Book Reviews

Book Review: My Fight Your Fight Ronda Rousey

My Fight / Your Fight

My Fight / Your Fight by Ronda Rousey

My rating: 4 of 5 stars

This book was surprisingly easy to read, especially considering that I read it post downfall of Ronda Rousey’s UFC career.

Ronda Rousey, a stupendous athlete known for her outspokenness, confidence and incredible martial arts prowess wrote and published this autobiography, subtitled “The Undefeated UFC Champion” right before her subsequent devastating back-to-back losses to Holly Holm and Amanda Nunes. The book is broken down into small easy-to-digest morsels, arranged loosely in a chronological manner from her childhood to the climax of her UFC career. I was once perhaps, 1/200th of the athlete that Ronda Rousey was, hence I could relate to the sufferings she endured as a woman athlete – from something that seem mundane like wardrobe malfunction in a fight to weight and body image issues. Unlike Rousey, losses in matches was something that came like second nature to me. Thus I had first imaged it will be hard for me to go indepth into the mindset of a winner, albeit a deserving one, right before she suffered crushing losses.

**Extracted records**
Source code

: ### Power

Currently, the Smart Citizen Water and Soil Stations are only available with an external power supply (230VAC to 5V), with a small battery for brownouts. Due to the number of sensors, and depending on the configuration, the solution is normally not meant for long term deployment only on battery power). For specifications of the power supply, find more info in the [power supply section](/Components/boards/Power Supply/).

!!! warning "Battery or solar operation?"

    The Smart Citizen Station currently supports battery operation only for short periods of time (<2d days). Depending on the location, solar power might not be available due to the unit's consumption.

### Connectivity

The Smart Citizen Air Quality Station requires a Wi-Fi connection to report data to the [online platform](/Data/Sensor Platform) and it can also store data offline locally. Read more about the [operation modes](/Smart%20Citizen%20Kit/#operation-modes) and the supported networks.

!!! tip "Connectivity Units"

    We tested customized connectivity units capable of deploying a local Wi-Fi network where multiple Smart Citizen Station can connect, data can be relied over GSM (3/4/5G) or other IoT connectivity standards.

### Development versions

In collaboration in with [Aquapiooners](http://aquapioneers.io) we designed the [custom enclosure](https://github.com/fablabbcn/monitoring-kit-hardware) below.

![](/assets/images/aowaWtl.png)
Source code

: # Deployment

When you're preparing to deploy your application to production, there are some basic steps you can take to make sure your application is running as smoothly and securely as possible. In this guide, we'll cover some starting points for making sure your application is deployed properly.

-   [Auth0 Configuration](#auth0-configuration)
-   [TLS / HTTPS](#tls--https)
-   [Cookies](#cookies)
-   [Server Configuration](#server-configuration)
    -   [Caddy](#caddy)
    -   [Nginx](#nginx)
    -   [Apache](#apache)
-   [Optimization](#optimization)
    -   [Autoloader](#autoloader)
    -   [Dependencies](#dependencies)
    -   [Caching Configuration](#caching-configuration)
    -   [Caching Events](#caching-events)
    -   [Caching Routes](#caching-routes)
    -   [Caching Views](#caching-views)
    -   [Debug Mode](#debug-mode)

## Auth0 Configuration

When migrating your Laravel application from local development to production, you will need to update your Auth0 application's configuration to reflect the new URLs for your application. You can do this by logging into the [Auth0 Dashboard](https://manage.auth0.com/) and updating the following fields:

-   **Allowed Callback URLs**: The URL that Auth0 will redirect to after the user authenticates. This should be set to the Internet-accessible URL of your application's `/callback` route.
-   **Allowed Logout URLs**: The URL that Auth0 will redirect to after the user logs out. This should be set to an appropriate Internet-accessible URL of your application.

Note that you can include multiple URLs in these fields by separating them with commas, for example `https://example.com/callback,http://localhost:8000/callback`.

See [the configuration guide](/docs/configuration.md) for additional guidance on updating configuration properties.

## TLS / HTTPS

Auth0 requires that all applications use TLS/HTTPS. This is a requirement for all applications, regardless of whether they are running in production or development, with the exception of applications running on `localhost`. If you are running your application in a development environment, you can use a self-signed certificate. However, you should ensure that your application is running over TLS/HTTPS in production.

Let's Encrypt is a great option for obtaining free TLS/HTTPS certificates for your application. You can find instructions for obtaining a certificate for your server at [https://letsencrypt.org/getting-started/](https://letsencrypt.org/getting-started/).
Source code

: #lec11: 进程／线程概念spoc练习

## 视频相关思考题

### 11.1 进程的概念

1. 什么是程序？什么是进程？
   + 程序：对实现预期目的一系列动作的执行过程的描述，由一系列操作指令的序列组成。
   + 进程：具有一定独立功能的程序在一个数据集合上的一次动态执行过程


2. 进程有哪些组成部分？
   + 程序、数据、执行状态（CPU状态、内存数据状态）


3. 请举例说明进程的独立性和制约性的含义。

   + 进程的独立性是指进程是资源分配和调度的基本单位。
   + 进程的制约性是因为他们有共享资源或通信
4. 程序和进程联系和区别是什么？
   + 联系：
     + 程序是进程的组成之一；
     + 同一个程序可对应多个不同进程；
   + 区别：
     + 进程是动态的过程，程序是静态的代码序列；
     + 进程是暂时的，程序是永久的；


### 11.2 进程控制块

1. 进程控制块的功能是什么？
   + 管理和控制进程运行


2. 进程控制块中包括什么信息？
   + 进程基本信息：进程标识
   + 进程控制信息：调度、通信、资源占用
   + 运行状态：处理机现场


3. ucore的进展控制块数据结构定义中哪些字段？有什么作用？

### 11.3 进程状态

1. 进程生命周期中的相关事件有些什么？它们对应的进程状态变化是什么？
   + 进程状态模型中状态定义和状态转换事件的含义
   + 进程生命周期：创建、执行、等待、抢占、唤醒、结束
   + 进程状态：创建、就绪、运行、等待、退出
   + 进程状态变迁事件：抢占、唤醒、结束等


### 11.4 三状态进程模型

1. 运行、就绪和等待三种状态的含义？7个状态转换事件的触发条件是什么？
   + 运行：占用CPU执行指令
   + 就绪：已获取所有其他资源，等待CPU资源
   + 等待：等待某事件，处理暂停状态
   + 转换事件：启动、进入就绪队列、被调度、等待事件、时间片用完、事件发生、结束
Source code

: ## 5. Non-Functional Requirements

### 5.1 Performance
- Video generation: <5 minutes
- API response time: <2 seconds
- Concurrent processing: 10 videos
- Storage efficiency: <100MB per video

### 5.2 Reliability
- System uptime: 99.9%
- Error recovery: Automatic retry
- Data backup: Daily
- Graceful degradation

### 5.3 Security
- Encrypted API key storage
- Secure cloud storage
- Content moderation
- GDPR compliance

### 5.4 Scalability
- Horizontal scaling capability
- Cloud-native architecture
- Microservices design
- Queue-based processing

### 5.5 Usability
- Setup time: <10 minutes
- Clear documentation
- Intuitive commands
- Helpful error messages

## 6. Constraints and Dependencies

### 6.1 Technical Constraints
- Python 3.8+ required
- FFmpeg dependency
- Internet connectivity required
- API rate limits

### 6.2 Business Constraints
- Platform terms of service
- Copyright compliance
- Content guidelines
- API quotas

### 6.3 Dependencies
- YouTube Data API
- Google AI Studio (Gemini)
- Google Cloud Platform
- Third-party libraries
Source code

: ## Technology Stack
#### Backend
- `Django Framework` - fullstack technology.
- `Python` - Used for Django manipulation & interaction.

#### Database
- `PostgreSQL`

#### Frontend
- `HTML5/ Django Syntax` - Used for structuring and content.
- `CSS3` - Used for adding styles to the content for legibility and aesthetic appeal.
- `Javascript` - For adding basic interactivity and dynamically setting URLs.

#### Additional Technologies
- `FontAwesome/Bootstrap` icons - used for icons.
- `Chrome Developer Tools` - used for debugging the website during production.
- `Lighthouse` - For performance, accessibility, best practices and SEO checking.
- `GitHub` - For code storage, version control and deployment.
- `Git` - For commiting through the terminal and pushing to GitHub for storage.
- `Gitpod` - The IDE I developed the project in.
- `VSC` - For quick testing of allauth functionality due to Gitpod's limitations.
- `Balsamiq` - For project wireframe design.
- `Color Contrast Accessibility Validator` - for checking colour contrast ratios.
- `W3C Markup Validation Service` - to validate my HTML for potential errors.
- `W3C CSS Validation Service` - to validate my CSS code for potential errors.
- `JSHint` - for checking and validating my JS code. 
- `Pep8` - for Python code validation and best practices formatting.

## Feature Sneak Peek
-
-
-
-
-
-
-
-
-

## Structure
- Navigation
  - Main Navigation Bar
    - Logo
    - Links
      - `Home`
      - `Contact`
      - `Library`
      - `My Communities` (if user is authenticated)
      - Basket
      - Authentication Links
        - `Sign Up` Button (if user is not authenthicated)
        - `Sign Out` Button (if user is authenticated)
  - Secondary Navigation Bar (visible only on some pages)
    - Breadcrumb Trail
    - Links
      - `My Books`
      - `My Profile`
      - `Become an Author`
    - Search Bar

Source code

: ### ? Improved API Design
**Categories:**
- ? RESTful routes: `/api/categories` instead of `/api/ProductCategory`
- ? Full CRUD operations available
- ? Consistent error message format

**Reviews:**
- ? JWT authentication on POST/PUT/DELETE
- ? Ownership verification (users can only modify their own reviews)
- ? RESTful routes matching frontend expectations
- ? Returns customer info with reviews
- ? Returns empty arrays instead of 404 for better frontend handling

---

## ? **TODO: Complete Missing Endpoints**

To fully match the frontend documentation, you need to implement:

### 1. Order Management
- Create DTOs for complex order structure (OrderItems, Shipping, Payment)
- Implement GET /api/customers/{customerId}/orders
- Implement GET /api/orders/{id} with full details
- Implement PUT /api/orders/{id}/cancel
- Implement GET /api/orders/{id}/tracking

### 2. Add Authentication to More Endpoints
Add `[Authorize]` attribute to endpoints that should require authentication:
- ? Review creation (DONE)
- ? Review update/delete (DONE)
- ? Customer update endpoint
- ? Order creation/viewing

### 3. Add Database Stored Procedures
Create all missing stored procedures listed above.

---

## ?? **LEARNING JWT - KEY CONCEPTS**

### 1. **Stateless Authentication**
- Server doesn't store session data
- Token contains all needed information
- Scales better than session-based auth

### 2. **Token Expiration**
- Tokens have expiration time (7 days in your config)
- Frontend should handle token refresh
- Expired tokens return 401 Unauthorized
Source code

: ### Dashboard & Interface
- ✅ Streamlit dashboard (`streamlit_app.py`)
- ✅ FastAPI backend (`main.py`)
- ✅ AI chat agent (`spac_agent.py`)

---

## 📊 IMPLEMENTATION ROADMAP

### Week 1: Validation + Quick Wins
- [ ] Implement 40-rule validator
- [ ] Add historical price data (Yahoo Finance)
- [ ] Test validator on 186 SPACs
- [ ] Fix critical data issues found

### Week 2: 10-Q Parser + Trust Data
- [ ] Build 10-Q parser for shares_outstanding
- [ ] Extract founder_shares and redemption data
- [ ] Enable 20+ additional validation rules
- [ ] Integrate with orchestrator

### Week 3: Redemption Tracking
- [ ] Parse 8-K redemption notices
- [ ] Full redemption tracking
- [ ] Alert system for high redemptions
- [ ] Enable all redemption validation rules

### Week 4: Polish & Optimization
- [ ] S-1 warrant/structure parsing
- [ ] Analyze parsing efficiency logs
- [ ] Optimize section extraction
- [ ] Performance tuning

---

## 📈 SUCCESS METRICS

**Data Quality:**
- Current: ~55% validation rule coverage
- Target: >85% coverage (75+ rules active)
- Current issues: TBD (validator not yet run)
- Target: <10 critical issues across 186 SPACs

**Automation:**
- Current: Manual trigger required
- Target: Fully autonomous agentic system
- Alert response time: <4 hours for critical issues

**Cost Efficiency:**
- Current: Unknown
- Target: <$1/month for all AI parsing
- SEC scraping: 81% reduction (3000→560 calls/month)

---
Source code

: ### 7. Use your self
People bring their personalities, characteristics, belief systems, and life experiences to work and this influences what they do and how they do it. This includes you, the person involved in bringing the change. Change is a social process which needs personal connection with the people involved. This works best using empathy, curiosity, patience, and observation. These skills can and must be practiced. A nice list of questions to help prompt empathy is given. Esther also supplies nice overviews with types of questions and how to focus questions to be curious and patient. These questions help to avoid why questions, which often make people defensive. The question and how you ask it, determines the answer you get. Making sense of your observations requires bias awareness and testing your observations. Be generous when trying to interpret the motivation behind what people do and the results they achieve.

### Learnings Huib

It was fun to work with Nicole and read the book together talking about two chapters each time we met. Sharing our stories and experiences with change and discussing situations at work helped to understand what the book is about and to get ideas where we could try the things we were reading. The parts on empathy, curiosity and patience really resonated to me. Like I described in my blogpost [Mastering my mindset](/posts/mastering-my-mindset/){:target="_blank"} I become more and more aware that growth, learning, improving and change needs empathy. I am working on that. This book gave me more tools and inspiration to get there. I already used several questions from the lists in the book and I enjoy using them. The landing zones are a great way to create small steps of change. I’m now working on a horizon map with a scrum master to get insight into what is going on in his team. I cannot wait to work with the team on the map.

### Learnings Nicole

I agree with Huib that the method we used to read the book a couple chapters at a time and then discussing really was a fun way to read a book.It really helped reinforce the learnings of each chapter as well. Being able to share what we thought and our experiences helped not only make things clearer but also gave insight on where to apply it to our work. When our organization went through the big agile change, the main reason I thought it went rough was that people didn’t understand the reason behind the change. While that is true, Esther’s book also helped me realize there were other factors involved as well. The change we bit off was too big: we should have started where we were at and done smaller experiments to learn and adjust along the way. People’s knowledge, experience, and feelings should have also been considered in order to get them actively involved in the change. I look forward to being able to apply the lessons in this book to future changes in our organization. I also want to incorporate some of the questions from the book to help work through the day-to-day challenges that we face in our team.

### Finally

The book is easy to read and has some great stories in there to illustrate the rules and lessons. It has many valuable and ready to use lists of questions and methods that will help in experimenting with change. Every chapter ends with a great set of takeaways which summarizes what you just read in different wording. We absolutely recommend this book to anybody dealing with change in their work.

**Instruction 1**
Revise the book review, starting at "Book Reviews" and ending at "Rousey’s UFC career.", so that "surprisingly" reads "remarkably".
**Instruction 2**
Resume the Ronda Rousey book review after its final sentence and carry it forward.
The listing plays no part in the work here.

**Expected output 1**
Book Reviews

Book Review: My Fight Your Fight Ronda Rousey

My Fight / Your Fight

My Fight / Your Fight by Ronda Rousey

My rating: 4 of 5 stars

This book was remarkably easy to read, especially considering that I read it post downfall of Ronda Rousey’s UFC career.

**Expected output 2**
Like many other Rousey fans/critics, I am unimpressed by the manner in which she handles her losses. It isn’t simply because she avoids talking about it, but that she never particularly acknowledges and give due respect to the sufferings her opponents may have to endured before taking her position. However, this book reminded me why Ronda Rousey is Ronda Rousey, what she did for women in combat sports and why I believe, despite the subsequent events, she is worthy of the glory she earned.

What I had not expect was how it gave me insight to why she remains a sore loser, nearly 4 years after she was knocked out by Holly Holm right before my eyes here in Melbourne. Before I’d even flip to page 1, there it was, those words that haunted me for a bit:

“For Mom and Dad, I hope you’re proud of me.”

When a human being defies so much of history and social expectations and dominates in an arena never dominated by any other person of the same gender before, she would stand on top of the world and utters how she hopes her parents are proud of her.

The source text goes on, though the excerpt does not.